Cumhurbaşkanımız, 15-16 Kasım’da Antalya’da düzenlenecek G-20
öncesinde zirve ülkelerini ziyaret ediyor. Çin ve Endonezya’ya bu
maksatla gerçekleştirilen geziye iş adamları, bakanlar ve
gazeteciler katılıyor. Gezinin Çin ayağında hem ikili ilişkiler hem
de Suriye ve Uygur Türkleri gibi konular ele alınacak. Rusya ve
Çin’in vetosu nedeniyle BM’de Suriye ile ilgili bir karar
alınamıyor. Vetonun aşılması için telkinlerde bulunulacak. Pekin’de
düzenlenecek iş forumuna 400’ü aşkın iş adamının katılımı
bekleniyor. Çin’e olan 2.8 milyar dolarlık ihracatımızı 10 milyar
dolara çıkarmayı hedefliyoruz. Gezide ikinci durak Endonezya...
Jakarta’da Endonezya-Türkiye iş forumu toplanacak. Türkiye, kasım
sonunda G-20 dönem başkanlığını Çin’e devredecek.

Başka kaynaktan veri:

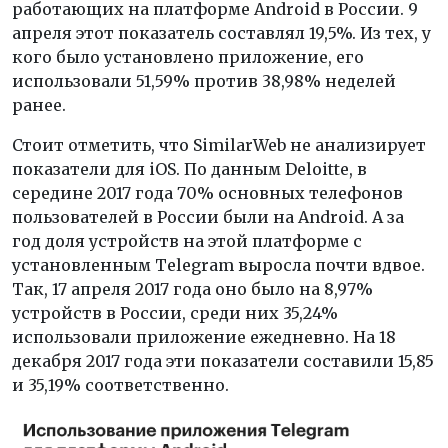
работающих на платформе Android в России. 9
апреля этот показатель составлял 19,5%. Из тех, у
кого было установлено приложение, его
использовали 51,59% против 38,98% неделей
ранее.
Стоит отметить, что SimilarWeb не анализирует
показатели для iOS. По данным Deloitte, в
середине 2017 года 70% основных телефонов
пользователей в России были на Android. А за
год доля устройств на этой платформе с
установленным Telegram выросла почти вдвое.
Так, 17 апреля 2017 года оно было на 8,97%
устройств в России, среди них 35,24%
использовали приложение ежедневно. На 18
декабря 2017 года эти показатели составили 15,85
и 35,19% соответственно.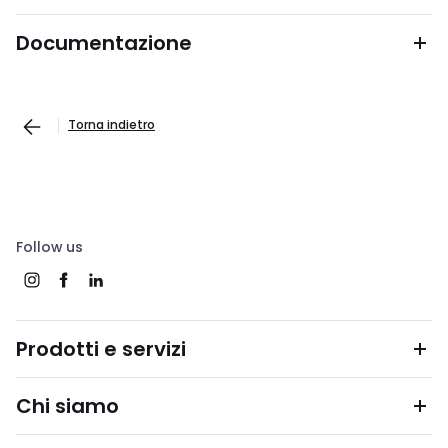
Documentazione
Torna indietro
Follow us
Prodotti e servizi
Chi siamo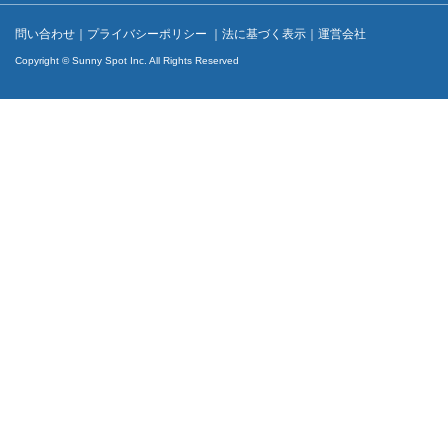
問い合わせ
｜
プライバシーポリシー
｜
法に基づく表示
｜
運営会社
Copyright © Sunny Spot Inc. All Rights Reserved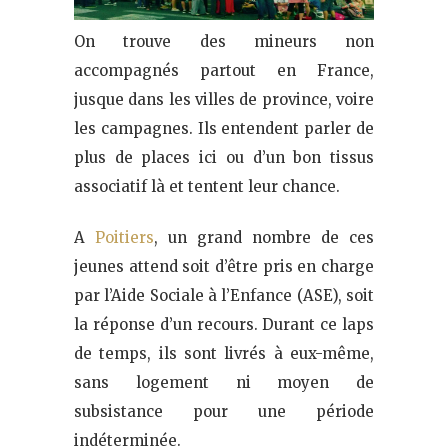
On trouve des mineurs non
accompagnés partout en France,
jusque dans les villes de province, voire
les campagnes. Ils entendent parler de
plus de places ici ou d’un bon tissus
associatif là et tentent leur chance.
A
Poitiers
, un grand nombre de ces
jeunes attend soit d’être pris en charge
par l’Aide Sociale à l’Enfance (ASE), soit
la réponse d’un recours. Durant ce laps
de temps, ils sont livrés à eux-même,
sans logement ni moyen de
subsistance pour une période
indéterminée.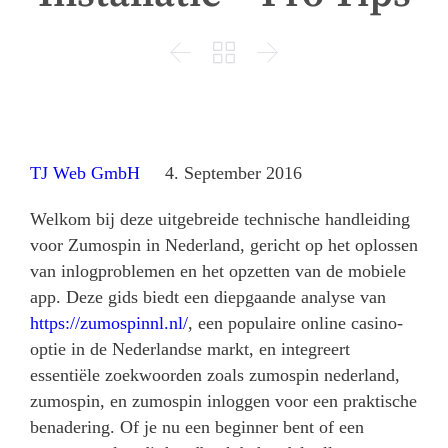



TJ Web GmbH
4. September 2016
Welkom bij deze uitgebreide technische handleiding
voor Zumospin in Nederland, gericht op het oplossen
van inlogproblemen en het opzetten van de mobiele
app. Deze gids biedt een diepgaande analyse van
https://zumospinnl.nl/
, een populaire online casino-
optie in de Nederlandse markt, en integreert
essentiële zoekwoorden zoals zumospin nederland,
zumospin, en zumospin inloggen voor een praktische
benadering. Of je nu een beginner bent of een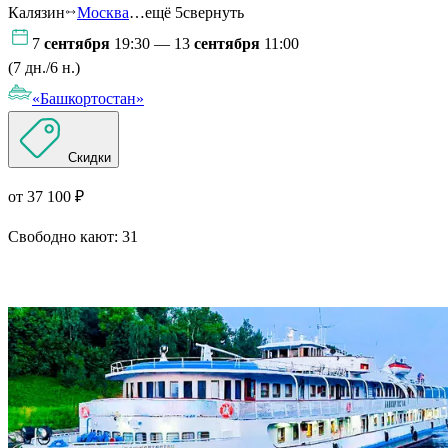
Калязин
Москва
…ещё 5
свернуть
7
сентября
19:30 — 13
сентября
11:00
(7 дн./6 н.)
«Башкортостан»
Скидки
от 37 100 ₽
Свободно кают:
31
Подробнее о круизе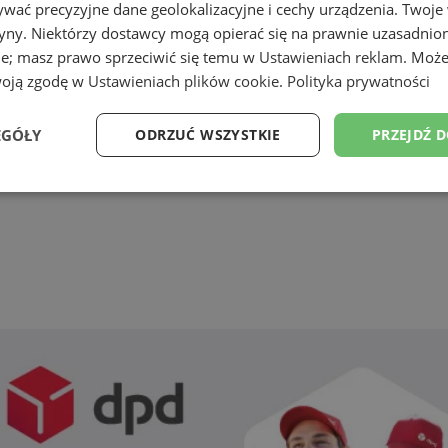
wać precyzyjne dane geolokalizacyjne i cechy urządzenia. Twoje
tryny. Niektórzy dostawcy mogą opierać się na prawnie uzasadnio
ie; masz prawo sprzeciwić się temu w
Ustawieniach reklam
. Może
woją zgodę w
Ustawieniach plików cookie
.
Polityka prywatności
EGÓŁY
ODRZUĆ WSZYSTKIE
PRZEJDŹ 
Wydajność
Targetowanie
Funkcjonalność
Ni
ezbędne
Wydajność
Targetowanie
Funkcjonalność
Niesklasyfikow
ie umożliwiają korzystanie z podstawowych funkcji strony internetowej, takich jak log
Bez niezbędnych plików cookie nie można prawidłowo korzystać ze strony internetowe
Provider
/
Okres
Opis
Domena
przechowywania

Siz bu satırları okurken biz Sayın Cumhurbaşkanımızla bu gezide
olacağız. Türkiye’nin PKK, DAEŞ ve DHKP-C’ye karşı başlattığı geniş
çaplı operasyonların dumanı tüterken Cumhurbaşkanı’nın planlı
gezisini ertelememesi Türkiye Cumhuriyeti Devletinin krizi
yönetebildiğini, ne yapacağının belli olduğunu, bir sürpriz
beklenmediğini gösteriyor. Bu aslında Sayın Erdoğan’ın yönetim
tarzına da uygun bir davranış biçimi. Başkalarının
gündemimizi-programımızı belirlemesine izin vermemesi iyi bir
şey.
Çözüm sürecinin sağladığı atmosferden istifade ederek şehirlere
rahat rahat yerleşen PKK, tüm gücüyle askerimize-polisimize, kamu
kurumlarına ve yatırımlara saldırıyor. Doğu ve Güneydoğu
bölgelerimizde, kısmen de İstanbul’un bazı semtlerinde bütün
güçlerini kullanarak kamu otoritesine karşı geliyor. Akıllarınca
silaha-şiddete başvurup devleti dize getirecekler. Şehitler
veriyoruz, bu şekilde kudurmaya devam ederlerse korkarım ki şehit
vermeye de devam edeceğiz. Bir taraftan ‘çözüm, barış,
demokratikleşme’ diyenlerin diğer yandan PKK’nın silahlı
unsurlarını yurt içinde tutarak bugünler için hazırlık
yaptıklarını, dağdaki silahlı eşkıyalarını yerleşim yerlerine
taşıdıklarını görüyoruz. TSK, inlerine bomba yağdırmaya, terör
baronlarının rahatı kaçmaya başlayınca yurt sathında bulundukları
her imkânı kullanarak askerimize-polisimize saldırıyorlar. Yeni
şehitlerimiz var. Başımız sağ olsun. Şifa dağıtan hastanelerden
ambulanslara kadar her yere saldırıyorlar. Köşeye sıkıştıkça da
saldırmaya devam edecekler. Türkiye’yi âdeta geniş kapsamlı bir
sınır ötesi kara harekâtına zorluyorlar.